Nas aulas de educação física, era aquela troca de olhares e certo distanciamento em relação ao garotinho que sempre ficava escondido, no fundo da turma. Ninguém o queria nos times de futebol. Na sala de aula, quem o rejeitava era a turma do fundão.

"Aos dez anos, percebi que algo perverso estava acontecendo", lembra o chef José dos Anjos Rodrigues, 50. "Só que eu mesmo não tinha consciência de que isso ocorria pelo fato de eu ser gay. Afinal, eu mesmo não sabia."

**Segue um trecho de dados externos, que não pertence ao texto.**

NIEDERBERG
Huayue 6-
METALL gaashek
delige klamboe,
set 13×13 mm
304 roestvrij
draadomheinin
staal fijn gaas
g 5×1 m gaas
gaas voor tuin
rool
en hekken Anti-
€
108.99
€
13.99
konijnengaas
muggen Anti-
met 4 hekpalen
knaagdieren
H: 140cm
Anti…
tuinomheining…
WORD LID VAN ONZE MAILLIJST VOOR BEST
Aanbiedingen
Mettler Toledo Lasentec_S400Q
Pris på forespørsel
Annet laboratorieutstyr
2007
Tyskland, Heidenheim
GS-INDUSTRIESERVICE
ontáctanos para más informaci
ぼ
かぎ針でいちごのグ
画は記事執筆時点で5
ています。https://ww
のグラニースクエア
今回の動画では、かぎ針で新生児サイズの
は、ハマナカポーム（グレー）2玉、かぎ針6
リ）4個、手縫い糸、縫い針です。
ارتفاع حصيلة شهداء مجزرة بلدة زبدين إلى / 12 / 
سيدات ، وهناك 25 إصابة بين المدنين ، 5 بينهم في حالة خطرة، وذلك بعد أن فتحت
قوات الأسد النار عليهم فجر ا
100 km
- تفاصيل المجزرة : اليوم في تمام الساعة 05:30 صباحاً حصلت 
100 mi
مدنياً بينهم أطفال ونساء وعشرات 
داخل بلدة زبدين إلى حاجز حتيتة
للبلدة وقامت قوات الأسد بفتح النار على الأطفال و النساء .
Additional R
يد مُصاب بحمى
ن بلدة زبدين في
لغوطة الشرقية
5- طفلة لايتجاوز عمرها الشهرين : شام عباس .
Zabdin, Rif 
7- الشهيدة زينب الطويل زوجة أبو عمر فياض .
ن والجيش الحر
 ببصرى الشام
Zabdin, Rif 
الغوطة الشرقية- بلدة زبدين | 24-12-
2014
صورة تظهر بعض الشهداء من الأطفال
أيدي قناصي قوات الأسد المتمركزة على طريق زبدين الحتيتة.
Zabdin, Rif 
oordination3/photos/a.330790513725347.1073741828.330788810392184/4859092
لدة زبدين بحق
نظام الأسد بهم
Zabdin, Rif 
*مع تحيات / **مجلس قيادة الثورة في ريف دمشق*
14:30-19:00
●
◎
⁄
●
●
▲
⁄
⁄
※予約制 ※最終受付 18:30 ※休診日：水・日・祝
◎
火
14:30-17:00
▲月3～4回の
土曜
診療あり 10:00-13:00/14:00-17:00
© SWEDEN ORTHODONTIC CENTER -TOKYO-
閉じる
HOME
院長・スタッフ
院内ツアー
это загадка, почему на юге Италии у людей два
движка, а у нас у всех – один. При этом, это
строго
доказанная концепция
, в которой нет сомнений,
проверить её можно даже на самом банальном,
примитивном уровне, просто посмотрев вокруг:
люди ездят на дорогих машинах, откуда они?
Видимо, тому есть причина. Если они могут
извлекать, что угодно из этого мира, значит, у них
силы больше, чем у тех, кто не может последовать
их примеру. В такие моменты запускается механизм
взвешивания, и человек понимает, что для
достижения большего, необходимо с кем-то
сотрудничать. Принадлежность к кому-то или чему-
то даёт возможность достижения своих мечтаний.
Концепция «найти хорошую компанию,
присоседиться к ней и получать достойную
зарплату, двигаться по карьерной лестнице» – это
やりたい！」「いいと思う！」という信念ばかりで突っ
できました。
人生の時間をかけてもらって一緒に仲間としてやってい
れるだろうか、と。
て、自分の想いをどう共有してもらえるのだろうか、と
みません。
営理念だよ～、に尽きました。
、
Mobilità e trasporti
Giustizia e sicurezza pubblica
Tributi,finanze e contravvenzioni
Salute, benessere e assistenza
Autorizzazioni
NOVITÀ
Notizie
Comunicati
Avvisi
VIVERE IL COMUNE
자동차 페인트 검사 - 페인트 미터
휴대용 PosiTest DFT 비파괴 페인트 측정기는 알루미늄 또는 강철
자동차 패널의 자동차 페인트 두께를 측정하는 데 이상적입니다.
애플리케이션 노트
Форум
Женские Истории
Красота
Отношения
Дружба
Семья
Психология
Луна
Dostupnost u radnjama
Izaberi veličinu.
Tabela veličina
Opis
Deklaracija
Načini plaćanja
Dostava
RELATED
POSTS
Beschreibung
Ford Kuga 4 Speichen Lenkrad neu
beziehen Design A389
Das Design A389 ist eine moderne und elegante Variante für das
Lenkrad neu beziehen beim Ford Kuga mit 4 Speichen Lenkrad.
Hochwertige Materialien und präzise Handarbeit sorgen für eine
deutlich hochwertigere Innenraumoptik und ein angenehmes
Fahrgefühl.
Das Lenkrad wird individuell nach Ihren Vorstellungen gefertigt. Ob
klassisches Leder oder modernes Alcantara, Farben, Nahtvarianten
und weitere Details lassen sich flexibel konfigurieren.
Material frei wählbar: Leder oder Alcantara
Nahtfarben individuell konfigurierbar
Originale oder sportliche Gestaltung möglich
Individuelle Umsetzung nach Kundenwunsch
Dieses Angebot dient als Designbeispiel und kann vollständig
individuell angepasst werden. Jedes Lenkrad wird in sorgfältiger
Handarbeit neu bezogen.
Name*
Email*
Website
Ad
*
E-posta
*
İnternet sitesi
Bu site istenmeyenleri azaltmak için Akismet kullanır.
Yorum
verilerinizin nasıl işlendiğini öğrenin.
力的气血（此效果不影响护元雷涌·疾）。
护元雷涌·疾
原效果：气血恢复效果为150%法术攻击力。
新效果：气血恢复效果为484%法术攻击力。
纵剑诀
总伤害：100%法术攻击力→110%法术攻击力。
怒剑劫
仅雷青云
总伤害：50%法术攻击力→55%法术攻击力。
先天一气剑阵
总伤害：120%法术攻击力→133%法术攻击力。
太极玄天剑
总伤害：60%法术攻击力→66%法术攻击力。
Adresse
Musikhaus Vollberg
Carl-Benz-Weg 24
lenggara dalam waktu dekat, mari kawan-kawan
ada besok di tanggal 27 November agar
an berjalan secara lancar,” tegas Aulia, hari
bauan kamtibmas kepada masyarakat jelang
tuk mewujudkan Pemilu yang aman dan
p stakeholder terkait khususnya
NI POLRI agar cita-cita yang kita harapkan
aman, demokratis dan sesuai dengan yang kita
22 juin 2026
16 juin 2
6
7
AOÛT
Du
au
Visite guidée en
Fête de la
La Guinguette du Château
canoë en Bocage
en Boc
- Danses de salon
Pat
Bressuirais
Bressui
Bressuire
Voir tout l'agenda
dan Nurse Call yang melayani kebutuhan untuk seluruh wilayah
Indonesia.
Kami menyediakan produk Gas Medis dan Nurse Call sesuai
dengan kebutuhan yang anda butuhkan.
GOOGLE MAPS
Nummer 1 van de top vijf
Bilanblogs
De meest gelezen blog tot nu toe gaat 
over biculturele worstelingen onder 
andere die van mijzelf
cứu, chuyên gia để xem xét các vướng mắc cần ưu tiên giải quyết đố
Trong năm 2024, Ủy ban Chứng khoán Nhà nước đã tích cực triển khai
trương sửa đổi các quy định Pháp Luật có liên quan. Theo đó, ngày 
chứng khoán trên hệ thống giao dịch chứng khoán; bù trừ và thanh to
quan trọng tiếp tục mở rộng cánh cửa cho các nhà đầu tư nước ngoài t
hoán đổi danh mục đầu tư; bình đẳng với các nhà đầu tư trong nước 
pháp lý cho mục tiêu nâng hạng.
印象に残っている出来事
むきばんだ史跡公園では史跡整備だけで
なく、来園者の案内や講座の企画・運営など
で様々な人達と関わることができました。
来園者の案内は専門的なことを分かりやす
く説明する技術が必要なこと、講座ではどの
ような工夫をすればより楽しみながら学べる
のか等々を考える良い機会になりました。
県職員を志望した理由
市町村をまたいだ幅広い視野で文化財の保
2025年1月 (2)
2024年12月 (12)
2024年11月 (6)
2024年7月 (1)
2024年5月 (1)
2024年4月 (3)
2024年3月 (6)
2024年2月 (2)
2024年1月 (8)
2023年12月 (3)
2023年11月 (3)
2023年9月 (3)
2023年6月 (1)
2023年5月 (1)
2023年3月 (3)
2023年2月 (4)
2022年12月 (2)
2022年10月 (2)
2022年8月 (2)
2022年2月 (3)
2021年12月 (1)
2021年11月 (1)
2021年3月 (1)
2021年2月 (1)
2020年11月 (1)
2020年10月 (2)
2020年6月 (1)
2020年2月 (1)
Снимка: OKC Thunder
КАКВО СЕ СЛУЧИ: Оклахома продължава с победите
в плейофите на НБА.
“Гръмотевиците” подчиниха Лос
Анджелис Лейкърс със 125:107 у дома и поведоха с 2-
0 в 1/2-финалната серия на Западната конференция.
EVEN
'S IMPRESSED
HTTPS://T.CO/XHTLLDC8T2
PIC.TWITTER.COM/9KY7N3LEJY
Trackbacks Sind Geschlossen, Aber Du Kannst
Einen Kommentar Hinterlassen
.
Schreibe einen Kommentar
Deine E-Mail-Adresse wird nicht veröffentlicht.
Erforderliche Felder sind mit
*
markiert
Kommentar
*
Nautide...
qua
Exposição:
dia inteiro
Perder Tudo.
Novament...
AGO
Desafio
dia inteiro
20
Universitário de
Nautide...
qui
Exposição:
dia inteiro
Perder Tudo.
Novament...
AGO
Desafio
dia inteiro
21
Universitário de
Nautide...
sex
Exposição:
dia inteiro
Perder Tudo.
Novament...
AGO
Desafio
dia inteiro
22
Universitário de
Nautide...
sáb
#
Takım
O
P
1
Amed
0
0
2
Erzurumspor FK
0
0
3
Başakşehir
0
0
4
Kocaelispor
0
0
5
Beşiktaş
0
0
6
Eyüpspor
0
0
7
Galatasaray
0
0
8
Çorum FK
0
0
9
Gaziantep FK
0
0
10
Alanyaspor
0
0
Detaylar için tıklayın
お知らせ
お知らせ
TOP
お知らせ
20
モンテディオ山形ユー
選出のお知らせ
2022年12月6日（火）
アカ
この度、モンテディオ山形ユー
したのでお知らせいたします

Não demorou. Dois anos depois, no colégio, Rodrigues recebeu a tarefa de interpretar um lorde numa peça que discutia a Revolução Francesa. Durante os ensaios, o menino não conseguia se concentrar no texto por conta das "brincadeiras" dos coleguinhas, que satirizavam seus gestos e sua fala.

"Dei um piti", conta.

Saiu de cena. Quando retornou à classe, foi recebido em uníssono: "Ele é homem? Não... É mulher? Não... O que ele é? Bicha, bicha, bicha...".

Aí as peças começaram a se encaixar. "Os meninos entravam numa onda de agressão coletiva", conta o chef.

"Se um deles me encontrava sozinho, o discurso era outro. Queriam levar um lero. Aos poucos, fui percebendo que tipo de lero, de fato, eles queriam comigo", diz.

Filho de uma família portuguesa, "extremamente católica e conservadora", ressalta, Rodrigues lembra que o bullying foi, na verdade, um empurrão, difícil e doloroso, para a descoberta sexual.

"Não havia esse papo de terapia", diz, hoje, sorrindo.

Somente aos 18 anos, então consciente de sua sexualidade, o rapaz foi levado pela irmã a uma "terapeuta que dizia ser paranormal". O propósito? "Desembichar".

"Ela era uma tremenda charlatona", lembra.

"Aplicava um questionário de conotação sexual para me incitar." Para cada pergunta, deveria responder: anula, cancela ou isola. Rodrigues ignorou, isso sim, qualquer pajelança em sua vida. Há 30 anos, vive com outro homem.